Awards and highlights
- First-team Division I-AA All-American (1984); First-team All-Big Sky (1984);

Career NFL statistics
- Games played: 3
- Stats at Pro Football Reference

= Mark Fellows (American football) =

American football player (born 1963)

Mark Fellows (born February 26, 1963) is an American former professional football player who was a linebacker for the San Diego Chargers of the National Football League (NFL).
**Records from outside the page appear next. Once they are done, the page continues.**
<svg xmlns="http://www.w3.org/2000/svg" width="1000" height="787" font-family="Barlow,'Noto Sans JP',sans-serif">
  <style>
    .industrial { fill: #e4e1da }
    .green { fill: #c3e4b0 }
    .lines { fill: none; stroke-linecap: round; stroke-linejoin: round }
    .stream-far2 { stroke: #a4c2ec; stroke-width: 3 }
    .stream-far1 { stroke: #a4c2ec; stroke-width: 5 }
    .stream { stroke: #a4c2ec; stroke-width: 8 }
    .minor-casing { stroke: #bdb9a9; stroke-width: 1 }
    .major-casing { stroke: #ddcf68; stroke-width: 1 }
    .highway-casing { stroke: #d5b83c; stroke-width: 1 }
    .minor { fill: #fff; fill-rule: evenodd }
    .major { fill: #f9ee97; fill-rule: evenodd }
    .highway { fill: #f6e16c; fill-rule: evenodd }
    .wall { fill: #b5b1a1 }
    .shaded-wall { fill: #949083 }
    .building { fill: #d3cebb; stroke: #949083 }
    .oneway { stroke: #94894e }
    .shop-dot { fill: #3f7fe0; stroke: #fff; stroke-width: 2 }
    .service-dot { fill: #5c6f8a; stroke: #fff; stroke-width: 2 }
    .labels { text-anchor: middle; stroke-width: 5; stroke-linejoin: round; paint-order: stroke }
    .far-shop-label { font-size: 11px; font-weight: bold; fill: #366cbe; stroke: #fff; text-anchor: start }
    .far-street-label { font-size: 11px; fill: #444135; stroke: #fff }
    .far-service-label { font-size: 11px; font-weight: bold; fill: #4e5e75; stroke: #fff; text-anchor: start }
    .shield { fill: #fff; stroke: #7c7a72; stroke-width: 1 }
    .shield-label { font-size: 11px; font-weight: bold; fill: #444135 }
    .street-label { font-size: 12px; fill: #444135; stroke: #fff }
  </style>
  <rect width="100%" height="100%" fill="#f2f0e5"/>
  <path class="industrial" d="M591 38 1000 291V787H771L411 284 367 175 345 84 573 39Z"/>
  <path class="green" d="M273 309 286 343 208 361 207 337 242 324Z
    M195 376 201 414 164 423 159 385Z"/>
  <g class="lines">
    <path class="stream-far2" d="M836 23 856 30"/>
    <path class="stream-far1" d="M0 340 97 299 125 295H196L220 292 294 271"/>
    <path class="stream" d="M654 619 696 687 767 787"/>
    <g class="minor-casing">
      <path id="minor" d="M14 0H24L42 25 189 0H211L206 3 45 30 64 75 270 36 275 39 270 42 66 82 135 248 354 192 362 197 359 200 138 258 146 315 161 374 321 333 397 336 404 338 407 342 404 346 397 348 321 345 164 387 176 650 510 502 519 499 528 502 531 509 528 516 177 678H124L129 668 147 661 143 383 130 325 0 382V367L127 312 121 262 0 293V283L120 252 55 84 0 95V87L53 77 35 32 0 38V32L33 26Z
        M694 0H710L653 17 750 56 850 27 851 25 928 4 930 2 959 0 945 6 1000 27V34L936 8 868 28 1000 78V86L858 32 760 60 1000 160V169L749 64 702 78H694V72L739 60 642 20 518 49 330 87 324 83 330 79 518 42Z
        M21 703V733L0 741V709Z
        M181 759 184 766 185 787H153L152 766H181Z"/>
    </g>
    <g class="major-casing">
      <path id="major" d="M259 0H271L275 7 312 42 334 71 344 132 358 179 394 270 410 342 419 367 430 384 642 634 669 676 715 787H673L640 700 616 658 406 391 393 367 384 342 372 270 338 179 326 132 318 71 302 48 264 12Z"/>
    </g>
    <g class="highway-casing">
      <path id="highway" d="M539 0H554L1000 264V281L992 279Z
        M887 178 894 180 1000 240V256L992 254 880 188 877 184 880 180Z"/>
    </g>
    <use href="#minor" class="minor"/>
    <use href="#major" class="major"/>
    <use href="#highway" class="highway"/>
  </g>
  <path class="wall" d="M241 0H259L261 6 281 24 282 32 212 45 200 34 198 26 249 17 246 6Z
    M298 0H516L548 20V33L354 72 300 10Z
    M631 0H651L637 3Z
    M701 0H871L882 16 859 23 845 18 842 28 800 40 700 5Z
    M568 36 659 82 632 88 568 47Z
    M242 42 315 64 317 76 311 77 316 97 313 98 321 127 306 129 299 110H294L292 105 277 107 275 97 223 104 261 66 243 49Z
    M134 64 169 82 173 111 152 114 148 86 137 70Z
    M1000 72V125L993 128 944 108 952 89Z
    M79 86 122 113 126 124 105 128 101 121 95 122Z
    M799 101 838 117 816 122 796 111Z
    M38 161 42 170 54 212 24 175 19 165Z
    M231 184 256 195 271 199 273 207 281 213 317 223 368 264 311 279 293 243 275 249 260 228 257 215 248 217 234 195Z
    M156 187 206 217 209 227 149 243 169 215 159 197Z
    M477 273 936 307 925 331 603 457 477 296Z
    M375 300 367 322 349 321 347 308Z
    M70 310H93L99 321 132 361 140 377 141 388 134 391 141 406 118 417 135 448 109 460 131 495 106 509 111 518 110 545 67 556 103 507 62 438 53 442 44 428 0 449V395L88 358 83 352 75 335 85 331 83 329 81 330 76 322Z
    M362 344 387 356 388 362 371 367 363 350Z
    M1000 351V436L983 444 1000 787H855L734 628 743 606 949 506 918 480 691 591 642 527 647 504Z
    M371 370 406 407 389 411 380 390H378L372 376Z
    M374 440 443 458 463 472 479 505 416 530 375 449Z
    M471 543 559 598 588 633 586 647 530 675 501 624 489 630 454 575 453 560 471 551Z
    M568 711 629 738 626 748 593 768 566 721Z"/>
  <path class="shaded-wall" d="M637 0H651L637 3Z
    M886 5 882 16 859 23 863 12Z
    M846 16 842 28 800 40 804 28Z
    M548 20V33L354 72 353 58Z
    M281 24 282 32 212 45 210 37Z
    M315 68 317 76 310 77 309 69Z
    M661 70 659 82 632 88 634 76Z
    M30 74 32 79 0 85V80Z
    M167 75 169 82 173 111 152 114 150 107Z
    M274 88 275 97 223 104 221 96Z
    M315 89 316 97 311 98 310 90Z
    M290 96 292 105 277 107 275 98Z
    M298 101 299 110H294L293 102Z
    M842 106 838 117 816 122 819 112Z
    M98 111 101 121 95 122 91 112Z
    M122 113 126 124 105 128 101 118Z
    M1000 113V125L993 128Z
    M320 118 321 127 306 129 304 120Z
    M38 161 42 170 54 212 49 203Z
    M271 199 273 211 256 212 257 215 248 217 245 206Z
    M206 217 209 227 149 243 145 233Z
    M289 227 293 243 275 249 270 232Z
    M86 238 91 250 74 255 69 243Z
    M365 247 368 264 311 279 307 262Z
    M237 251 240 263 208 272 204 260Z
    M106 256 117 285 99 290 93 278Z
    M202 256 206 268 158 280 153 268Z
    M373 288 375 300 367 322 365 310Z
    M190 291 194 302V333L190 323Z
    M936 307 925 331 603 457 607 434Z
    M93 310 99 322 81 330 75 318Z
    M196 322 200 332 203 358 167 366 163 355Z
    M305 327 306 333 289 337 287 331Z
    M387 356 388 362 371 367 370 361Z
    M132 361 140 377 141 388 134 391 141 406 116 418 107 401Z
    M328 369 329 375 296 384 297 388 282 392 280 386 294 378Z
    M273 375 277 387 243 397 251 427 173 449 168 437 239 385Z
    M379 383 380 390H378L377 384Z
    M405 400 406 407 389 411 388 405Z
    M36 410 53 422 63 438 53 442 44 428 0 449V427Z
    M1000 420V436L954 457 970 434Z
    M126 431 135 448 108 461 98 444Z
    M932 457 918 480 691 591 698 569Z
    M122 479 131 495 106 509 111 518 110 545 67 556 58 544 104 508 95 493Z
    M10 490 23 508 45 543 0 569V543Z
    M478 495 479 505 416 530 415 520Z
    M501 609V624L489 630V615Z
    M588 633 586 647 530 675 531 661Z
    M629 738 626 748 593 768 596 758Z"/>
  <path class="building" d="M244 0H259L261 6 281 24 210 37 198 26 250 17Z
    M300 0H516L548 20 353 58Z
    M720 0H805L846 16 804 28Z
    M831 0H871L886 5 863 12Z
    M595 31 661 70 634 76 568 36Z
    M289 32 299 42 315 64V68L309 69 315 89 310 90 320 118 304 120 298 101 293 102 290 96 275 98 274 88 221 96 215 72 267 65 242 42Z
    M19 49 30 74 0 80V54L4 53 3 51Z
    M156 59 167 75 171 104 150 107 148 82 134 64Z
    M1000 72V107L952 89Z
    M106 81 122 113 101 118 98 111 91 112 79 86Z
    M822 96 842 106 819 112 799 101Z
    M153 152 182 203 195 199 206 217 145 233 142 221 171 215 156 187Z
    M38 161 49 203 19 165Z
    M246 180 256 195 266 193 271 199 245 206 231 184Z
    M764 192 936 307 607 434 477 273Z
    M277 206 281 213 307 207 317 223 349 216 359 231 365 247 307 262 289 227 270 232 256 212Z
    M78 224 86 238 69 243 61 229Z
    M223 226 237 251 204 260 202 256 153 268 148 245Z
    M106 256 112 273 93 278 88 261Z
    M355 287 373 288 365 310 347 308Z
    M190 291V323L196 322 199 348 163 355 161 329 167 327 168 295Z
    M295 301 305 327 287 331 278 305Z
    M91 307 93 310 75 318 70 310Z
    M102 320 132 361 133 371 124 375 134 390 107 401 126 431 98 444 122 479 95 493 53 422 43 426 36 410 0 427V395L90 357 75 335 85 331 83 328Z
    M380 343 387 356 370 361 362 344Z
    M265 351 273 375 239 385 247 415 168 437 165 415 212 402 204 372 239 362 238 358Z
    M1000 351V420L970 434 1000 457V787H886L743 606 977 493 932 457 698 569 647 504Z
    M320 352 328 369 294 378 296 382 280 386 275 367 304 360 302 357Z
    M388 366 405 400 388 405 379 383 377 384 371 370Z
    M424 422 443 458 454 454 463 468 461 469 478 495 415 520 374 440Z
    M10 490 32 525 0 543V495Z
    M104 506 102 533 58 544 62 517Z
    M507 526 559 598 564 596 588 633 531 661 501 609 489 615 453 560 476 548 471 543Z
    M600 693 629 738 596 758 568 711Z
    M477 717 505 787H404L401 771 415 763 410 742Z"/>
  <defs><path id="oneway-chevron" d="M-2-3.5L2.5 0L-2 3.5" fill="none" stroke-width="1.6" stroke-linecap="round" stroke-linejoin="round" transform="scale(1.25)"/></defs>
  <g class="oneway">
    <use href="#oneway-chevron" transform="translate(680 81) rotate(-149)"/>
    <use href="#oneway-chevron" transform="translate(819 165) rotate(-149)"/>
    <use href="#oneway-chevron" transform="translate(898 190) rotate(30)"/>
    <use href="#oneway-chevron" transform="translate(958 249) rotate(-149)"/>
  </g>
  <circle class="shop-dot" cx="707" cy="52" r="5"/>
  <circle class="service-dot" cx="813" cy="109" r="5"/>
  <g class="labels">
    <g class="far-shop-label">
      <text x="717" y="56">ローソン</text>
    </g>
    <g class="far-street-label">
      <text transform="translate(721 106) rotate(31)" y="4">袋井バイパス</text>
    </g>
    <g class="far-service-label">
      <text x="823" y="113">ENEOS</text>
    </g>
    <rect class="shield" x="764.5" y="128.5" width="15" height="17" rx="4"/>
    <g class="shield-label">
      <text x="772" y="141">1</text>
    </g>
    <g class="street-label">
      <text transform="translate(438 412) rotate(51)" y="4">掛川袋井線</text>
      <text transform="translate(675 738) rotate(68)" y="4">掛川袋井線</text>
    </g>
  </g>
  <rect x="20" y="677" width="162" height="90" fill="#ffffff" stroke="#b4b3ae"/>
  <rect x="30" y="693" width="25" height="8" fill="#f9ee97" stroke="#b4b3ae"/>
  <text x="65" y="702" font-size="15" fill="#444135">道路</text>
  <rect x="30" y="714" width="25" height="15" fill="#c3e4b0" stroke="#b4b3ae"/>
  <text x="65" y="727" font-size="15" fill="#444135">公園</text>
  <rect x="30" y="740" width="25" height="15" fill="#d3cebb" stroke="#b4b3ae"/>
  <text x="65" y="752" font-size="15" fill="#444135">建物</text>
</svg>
He played college football for the Montana State Bobcats. He was selected by the Chargers in the seventh round of the 1985 NFL draft. He played for the Chargers in 1985 and 1986.

==College career==
Fellows played for Montana State from 1981 to 1984. In his senior year, Fellows set a school record with 23 sacks, as the team went on to win the 1984 NCAA Division I-AA Football Championship Game. He was inducted into the Montana State Hall of Fame in 1998.

==Professional career==
Fellows suffered a hip fracture early in the 1985 season, effectively ending his career.

==Personal life==
Fellows's family moved to Choteau, Montana when he was in the fourth grade. After retiring from football, Fellows returned to Choteau. He and his brother, Mike, now run their family cattle ranch. Fellows and his wife, Pam, have three children: a boy, Quest, and two younger daughters, Libby and Stephanie.